Extend the note on Ambuja's second-quarter results, starting after its final sentence.

Text -
________________

2Q operating performance better, net earnings lower
Ambuja’s 2Q Ebitda declined 3% YoY to Rs5.8bn, 7% ahead of our estimates;
net earnings at Rs3.5bn (-11% YoY) was 5% lower due to higher tax rates.
Overall volumes (5.3mt; -2% YoY) were in-line while net blended realisations
(Rs205/bag; +5% QoQ) were better than our estimates. Overall costs were
broadly in-line and unit costs rose 6% QoQ. Ebitda margins stayed almost flat
YoY/QoQ at Rs1,100/t. Interest (+88% YoY), other income (+8%) were
broadly in-line while tax rate rose to 34.7% (+470bps YoY).
Pricing discipline led to sharp rise in realisations
Despite weak industry demand-supply balance, Ambuja’s realisations rose 5%
QoQ, thanks to producer discipline (mainly in west, in our view). We however
note that prices corrected 3-20% across regions in the last few weeks due to
slowdown in construction activity with the onset of monsoon; rising capacity
surpluses would also continue to impact. We therefore expect 2HCY11
realisations to average ~10% lower than 1H.

________________

Stored records -
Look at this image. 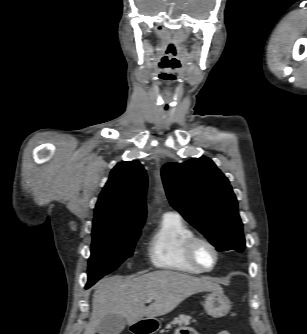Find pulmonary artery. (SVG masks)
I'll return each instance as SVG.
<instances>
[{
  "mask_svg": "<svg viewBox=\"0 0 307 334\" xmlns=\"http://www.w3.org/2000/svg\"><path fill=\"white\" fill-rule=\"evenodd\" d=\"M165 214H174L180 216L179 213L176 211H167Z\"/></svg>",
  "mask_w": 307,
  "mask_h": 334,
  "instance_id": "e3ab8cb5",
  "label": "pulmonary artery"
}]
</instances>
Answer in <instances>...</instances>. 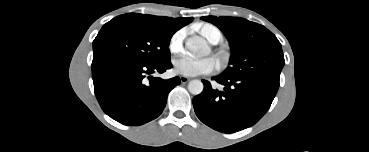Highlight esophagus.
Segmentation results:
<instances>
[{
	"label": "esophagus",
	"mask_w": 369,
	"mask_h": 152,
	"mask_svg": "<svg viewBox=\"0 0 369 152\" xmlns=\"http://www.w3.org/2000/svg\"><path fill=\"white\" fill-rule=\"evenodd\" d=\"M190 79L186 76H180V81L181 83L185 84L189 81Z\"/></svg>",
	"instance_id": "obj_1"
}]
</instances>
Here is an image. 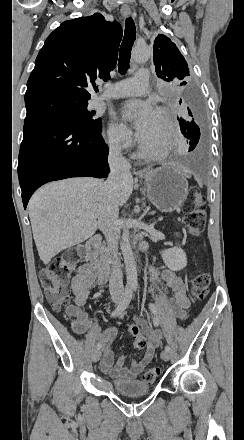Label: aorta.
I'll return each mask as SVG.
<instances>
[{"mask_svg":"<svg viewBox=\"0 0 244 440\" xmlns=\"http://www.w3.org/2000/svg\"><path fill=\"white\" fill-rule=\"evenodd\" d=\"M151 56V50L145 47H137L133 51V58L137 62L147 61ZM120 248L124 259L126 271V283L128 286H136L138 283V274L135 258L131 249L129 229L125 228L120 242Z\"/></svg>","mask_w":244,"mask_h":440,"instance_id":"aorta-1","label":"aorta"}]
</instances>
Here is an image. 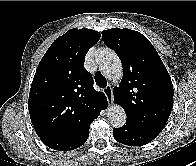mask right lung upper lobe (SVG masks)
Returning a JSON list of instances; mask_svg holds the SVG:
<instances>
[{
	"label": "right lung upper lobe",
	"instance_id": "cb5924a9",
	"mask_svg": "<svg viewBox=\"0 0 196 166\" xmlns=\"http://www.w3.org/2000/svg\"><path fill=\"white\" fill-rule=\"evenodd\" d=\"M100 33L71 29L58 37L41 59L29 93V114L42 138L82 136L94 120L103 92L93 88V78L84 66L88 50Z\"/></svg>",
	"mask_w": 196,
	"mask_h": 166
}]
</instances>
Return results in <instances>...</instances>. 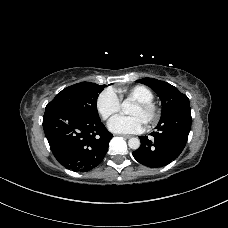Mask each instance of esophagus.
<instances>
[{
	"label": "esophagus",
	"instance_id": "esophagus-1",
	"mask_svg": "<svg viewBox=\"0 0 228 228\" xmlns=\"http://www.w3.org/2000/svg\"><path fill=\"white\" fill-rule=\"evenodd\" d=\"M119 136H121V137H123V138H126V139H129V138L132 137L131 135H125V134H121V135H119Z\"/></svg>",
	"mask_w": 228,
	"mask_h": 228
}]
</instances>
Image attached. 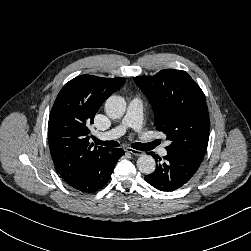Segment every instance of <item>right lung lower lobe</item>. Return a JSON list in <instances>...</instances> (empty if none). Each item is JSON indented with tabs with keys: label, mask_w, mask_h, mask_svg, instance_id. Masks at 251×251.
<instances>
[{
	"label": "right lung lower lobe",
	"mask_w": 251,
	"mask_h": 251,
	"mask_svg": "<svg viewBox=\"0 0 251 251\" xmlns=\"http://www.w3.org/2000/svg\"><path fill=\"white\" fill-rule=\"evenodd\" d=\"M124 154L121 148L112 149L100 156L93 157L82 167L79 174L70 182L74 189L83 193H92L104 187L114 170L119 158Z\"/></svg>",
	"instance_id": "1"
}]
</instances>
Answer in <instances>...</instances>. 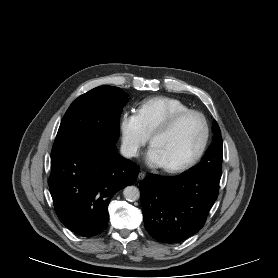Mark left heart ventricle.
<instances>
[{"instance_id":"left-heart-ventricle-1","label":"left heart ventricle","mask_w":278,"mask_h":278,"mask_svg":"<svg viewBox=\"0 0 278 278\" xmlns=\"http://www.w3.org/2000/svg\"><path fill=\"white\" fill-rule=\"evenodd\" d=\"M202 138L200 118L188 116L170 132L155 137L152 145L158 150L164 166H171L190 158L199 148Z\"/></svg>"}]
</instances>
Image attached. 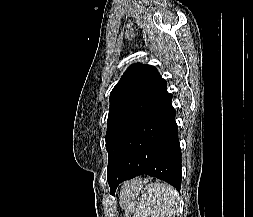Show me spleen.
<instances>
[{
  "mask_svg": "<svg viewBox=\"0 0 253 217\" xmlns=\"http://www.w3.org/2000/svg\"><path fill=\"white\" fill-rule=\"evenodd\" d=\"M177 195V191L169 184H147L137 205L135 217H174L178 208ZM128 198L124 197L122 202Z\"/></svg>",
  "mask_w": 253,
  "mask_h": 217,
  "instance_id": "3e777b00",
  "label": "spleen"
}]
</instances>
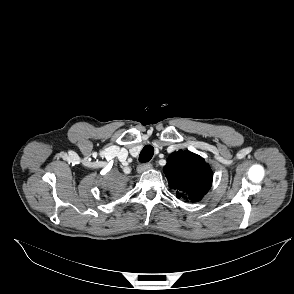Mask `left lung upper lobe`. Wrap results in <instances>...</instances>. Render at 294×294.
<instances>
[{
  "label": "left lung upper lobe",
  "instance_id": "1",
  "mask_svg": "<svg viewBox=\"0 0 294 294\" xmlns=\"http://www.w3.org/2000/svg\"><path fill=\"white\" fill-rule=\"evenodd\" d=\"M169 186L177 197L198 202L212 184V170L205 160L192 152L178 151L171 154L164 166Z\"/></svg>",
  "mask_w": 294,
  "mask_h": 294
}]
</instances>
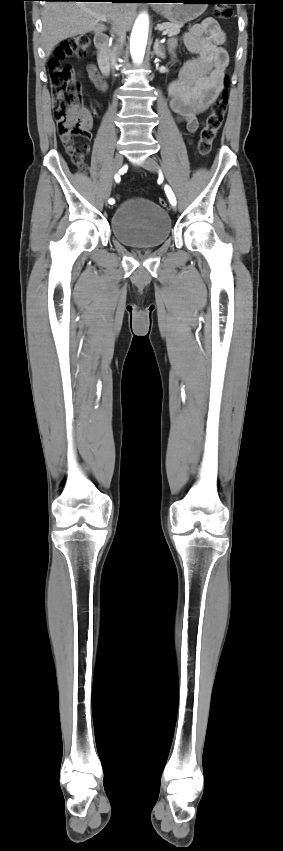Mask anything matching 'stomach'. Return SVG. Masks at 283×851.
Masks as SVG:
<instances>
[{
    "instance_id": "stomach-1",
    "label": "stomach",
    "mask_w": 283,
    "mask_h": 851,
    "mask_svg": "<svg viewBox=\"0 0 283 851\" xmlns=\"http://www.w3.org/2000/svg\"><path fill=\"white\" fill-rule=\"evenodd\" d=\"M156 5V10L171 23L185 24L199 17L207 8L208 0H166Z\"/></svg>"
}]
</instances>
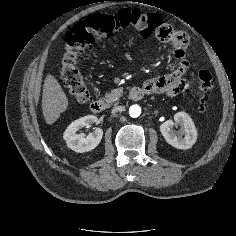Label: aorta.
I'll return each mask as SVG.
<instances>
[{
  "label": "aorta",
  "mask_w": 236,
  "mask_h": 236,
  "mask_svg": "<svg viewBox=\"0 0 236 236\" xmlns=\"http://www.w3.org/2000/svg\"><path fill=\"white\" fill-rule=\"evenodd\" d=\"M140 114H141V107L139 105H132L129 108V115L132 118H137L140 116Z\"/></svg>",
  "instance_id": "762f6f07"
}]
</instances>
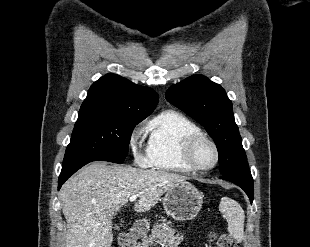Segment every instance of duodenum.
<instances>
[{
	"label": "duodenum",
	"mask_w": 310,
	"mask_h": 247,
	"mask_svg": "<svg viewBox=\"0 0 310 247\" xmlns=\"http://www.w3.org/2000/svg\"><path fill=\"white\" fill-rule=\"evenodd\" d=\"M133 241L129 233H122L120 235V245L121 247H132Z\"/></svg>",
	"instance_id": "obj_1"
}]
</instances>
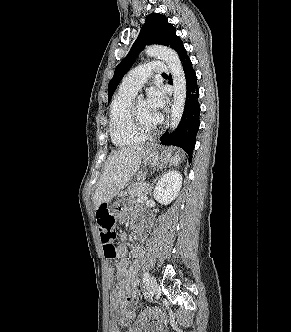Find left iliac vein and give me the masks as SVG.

________________

Answer for the task -
Margins would come down in the next two quarters
Ambuja’s unit production costs rose 6% QoQ (+13% YoY). The quarter also
captures the impact of rise in linkage coal prices (~30% linkage mix) as
power & fuel costs rose ~9% QoQ. With costs likely to stay firm and lower
realisations, we expect Ebitda margins to average 35-40% lower in the
2HCY11 from 2Q levels. Management is cautious in its outlook for coming
quarters due to pricing pressures and weak demand trend.
Maintain earning estimates; retain Sell
Ambuja has underperformed the markets by 9ppt in the last three months
which should continue give the weak industry fundamentals. We retain our
cautious sector view and expect margin pressures to continue in the medium
term. Valuations at 9x 1-year forward EV/Ebitda, 17x PE are rich in this
context; maintain Sell (target: Rs115/sh).